Plomb : Étapes et passages
Scène

Plomb : Étapes et passages

Elle est, depuis ses débuts, considérée comme un visage incontournable de la jeune danse montréalaise. Virginie Brunelle peut maintenant quitter dignement le carré de sable des jeunes chorégraphes: Plomb est son œuvre la plus mature et sa danse y est plus imagée et plus belle que jamais.

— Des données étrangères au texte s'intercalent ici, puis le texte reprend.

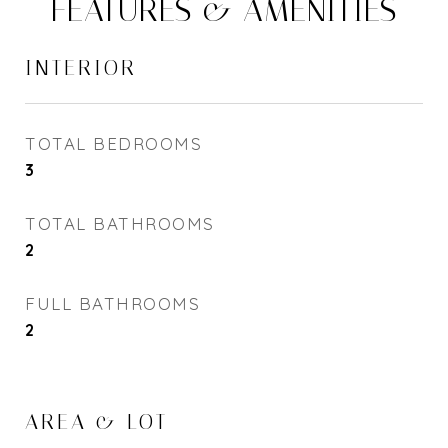
FEATURES & AMENITIES
INTERIOR
TOTAL BEDROOMS
3
TOTAL BATHROOMS
2
FULL BATHROOMS
2
AREA & LOT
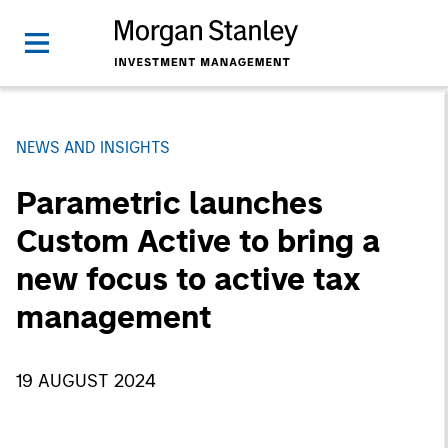
NEWS AND INSIGHTS
Parametric launches
Custom Active to bring a
new focus to active tax
management
19 AUGUST 2024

Avec son romantisme habituel (hérité de Dave St-Pierre), et avec une certaine brutalité, elle a exploré de long en large le couple et la rupture amoureuse dans Foutrement et Le complexe des genres. Encore plus théâtrale que ses précédentes pièces, Plomb est aussi celle qui lui permet d’explorer des avenues plus larges, de laisser un peu de côté les duos (il y en a toujours, mais moins) pour se consacrer à de très poétiques scènes de groupe où la grande thématique de l’amour subsiste, mais se complexifie. La quête de l’autre, dans des mouvements intempestifs d’ouverture et de fermeture, est au cœur de sa danse, mais elle est mise en scène à travers des images poétiques qui évoquent des rites et des passages divers: la naissance, les rites de séduction ou de conversation, la maladie, le deuil. Pères, frères, amoureuses et amies sont au nombre des personnages esquissés, pour ériger un touchant tableau des étapes de la vie sociale et sentimentale, dans la douleur comme dans la joie.

Elle a le sens de l’image, disais-je. On le constate dès la première scène, alors qu’une tête émerge des flancs de deux danseurs, sous un éclairage en demi-teintes qui découpe magnifiquement les silhouettes: un accouchement permettant à l’homme et la femme de communier dans un geste constructeur, d’une grande beauté. La mise au monde se produit à travers les yeux ahuris et extatiques du grand enfant sorti de la croupe de ses parents (Francis La Haye), nu et agité, surpris d’être sorti de son cocon. C’est le début d’une aventure humaine faite de découvertes, de rencontres et de ruptures. Brunelle raconte cette histoire par petites touches impressionnistes, au moyen d’une narrativité minimaliste, à la fois évocatrice et mystérieuse.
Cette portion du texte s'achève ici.